TEKS SUMBER
▼
Jambu Biji

Maret 23, 2014

Baca Juga

Ini masih sekitar 3 minggu-an yang lalu. Saking senang kare-
na buahnya yang matang, saya jadi lupa mengabadikannya.
(Foto: Iam)
Pagi-pagi benar ketika mata saya tiba-tiba terantuk pada buah jambu biji di sebelah rumah saya. Saya baru sadar, buahnya sudah matang dan siap dipetik. Sembari menyelesaikan wudhu dan menanamkan di kepala saya: harus-memetiknya, saya bergegas menunaikan Shalat Subuh yang ketinggalan sejam. Hahaha

Setelah menyeruput sedikit teh-sedikit-susu racikan sendiri, saya segera turun dari rumah dan memilah satu-satu sasaran jambu yang ingin saya petik.
▲
BAGIAN DATA
▼
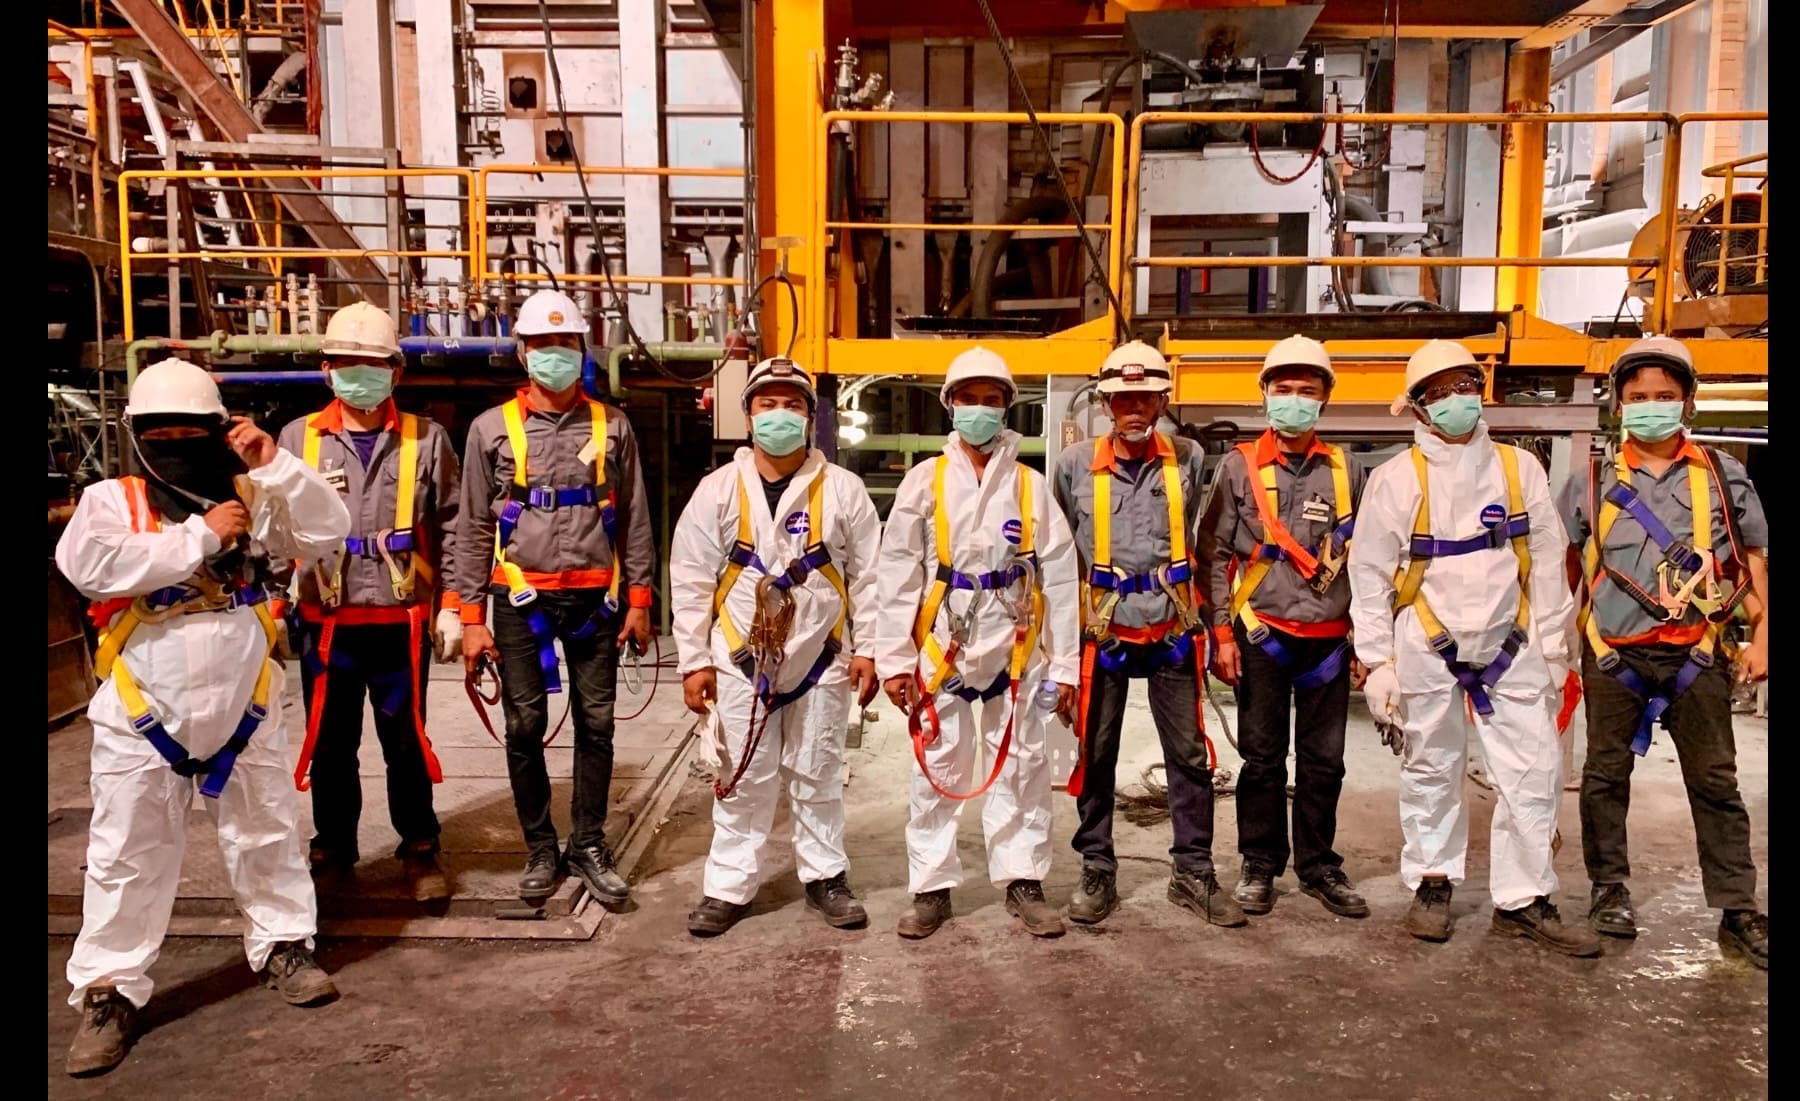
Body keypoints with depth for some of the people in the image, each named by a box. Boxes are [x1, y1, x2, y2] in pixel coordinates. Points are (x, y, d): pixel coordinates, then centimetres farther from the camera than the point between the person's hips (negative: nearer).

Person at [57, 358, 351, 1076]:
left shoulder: (250, 498, 2)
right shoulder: (111, 501, -3)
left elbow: (326, 533, -9)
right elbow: (89, 566, -23)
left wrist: (274, 465, -19)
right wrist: (202, 537, -20)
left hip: (245, 712, 2)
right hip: (143, 718, -2)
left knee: (267, 837, 14)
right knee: (129, 856, 7)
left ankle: (282, 945, 33)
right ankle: (110, 991, 20)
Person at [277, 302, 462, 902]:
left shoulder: (426, 440, 2)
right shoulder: (298, 439, 5)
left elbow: (452, 529, 2)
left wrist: (452, 605, -2)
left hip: (401, 622, -1)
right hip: (325, 623, 2)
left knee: (406, 743, 8)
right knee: (329, 744, 12)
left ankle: (420, 851, 24)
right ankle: (332, 851, 30)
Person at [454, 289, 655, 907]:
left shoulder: (611, 427, 5)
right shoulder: (493, 429, 3)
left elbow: (634, 520, 7)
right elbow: (474, 528, 3)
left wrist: (638, 600, 2)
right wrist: (472, 617, -2)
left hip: (595, 598, 1)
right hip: (521, 599, 0)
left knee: (596, 725, 5)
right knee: (525, 728, 5)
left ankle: (589, 848, 19)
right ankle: (540, 850, 20)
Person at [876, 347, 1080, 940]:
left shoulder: (1031, 484, 4)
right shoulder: (925, 480, 2)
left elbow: (1060, 577, 2)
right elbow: (899, 575, 0)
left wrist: (1065, 664, -1)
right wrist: (895, 658, -4)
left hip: (1016, 652, 1)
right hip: (943, 651, 0)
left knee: (1023, 771, 8)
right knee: (936, 775, 7)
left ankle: (1024, 882, 21)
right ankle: (931, 888, 19)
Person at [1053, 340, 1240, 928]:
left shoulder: (1189, 459, 1)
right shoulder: (1076, 464, -1)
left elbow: (1204, 544, 12)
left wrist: (1211, 618, 13)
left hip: (1172, 628, 1)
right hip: (1102, 629, 0)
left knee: (1189, 754, 6)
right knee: (1096, 753, 7)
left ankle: (1193, 872, 20)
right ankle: (1097, 871, 21)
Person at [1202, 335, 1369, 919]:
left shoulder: (1346, 471, 8)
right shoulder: (1239, 467, 1)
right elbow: (1218, 554, 0)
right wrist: (1222, 634, -5)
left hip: (1328, 639, 2)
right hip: (1262, 636, -2)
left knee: (1323, 761, 8)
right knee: (1262, 758, 5)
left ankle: (1319, 867, 22)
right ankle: (1260, 867, 18)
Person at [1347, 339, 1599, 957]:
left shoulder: (1519, 468, 3)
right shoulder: (1397, 478, -5)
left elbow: (1547, 563, 6)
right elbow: (1370, 576, -3)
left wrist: (1552, 647, 5)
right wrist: (1378, 663, -5)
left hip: (1511, 648, 2)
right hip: (1428, 650, -2)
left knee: (1534, 772, 0)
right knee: (1431, 771, 9)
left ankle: (1524, 900, 12)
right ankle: (1431, 884, 25)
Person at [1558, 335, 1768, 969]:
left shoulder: (1723, 476, 5)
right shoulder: (1591, 480, 2)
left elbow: (1752, 560, 9)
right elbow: (1563, 568, 8)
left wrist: (1760, 637, 2)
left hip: (1696, 657, 1)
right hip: (1614, 658, 0)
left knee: (1716, 785, 7)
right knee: (1606, 777, 9)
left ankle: (1738, 912, 16)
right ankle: (1610, 892, 22)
▲
TERAPKAN BACAAN
a: Jawab pertanyaan berikut berdasarkan teks tentang jambu biji.
(i) Tanggal berapa yang tercantum pada teks itu?
(ii) Shalat apa yang ditunaikan, dan berapa lama keterlambatannya?
(iii) Minuman apa yang diseruput sebelum turun dari rumah?
b: Tentukan apakah setiap pernyataan berikut sesuai dengan teks tentang jambu biji. Jawab ya atau tidak, lalu kutip kata-kata dari teks yang menentukan jawabannya.
(i) Pohon jambu biji itu berada di sebelah rumah.
(ii) Buah yang matang itu baru terlihat pada sore hari.
(iii) Teh yang diminum adalah teh yang dibeli dari luar.
c: Teruskan teks tentang jambu biji mulai dari titik terakhir teks itu.

KUNCI JAWABAN
a:
(i) Maret 23, 2014.
(ii) Shalat Subuh, terlambat sejam.
(iii) Teh-sedikit-susu racikan sendiri.

b:
(i) Ya: "buah jambu biji di sebelah rumah saya"
(ii) Tidak: "Pagi-pagi benar ketika mata saya tiba-tiba terantuk pada buah jambu biji"
(iii) Tidak: "teh-sedikit-susu racikan sendiri"

c:
“Jelek, Kak. Buah jambu itu ada ulatnya,” Adik perempuan saya yang baru bangun menimpali aktivitas saya  pagi itu. Ia mencuci mukanya.

Saya tidak mempedulikannya. Buah jambu sebesar dan sematang itu seharusnya sudah pantas untuk dimakan. Warna hijau mudanya menunjukkan bahwa ia siap “dikorbankan”. Akh, dasar saya memang yang lagi kurang kerjaan. 

“Ambil dari bawah saja, Kak, atau manjat sekalian,” usulnya lagi, meskipun sesekali masih tetap memperingati saya.

“Kalau yang itu besar-besar tapi banyak ulatnya. Ada tempatku disana bagus jambunya. Biar kecil tapi dijamin tidak ada ulatnya. Kemarin saya sama teman-teman panen jambu disana,” ujarnya lagi sambil ketawa-ketawa. Anak satu ini, suka nimbrung di setiap aktivitas-kurang-kerjaan saya. Namanya juga adik yang kangen dengan kakaknya. Hehe..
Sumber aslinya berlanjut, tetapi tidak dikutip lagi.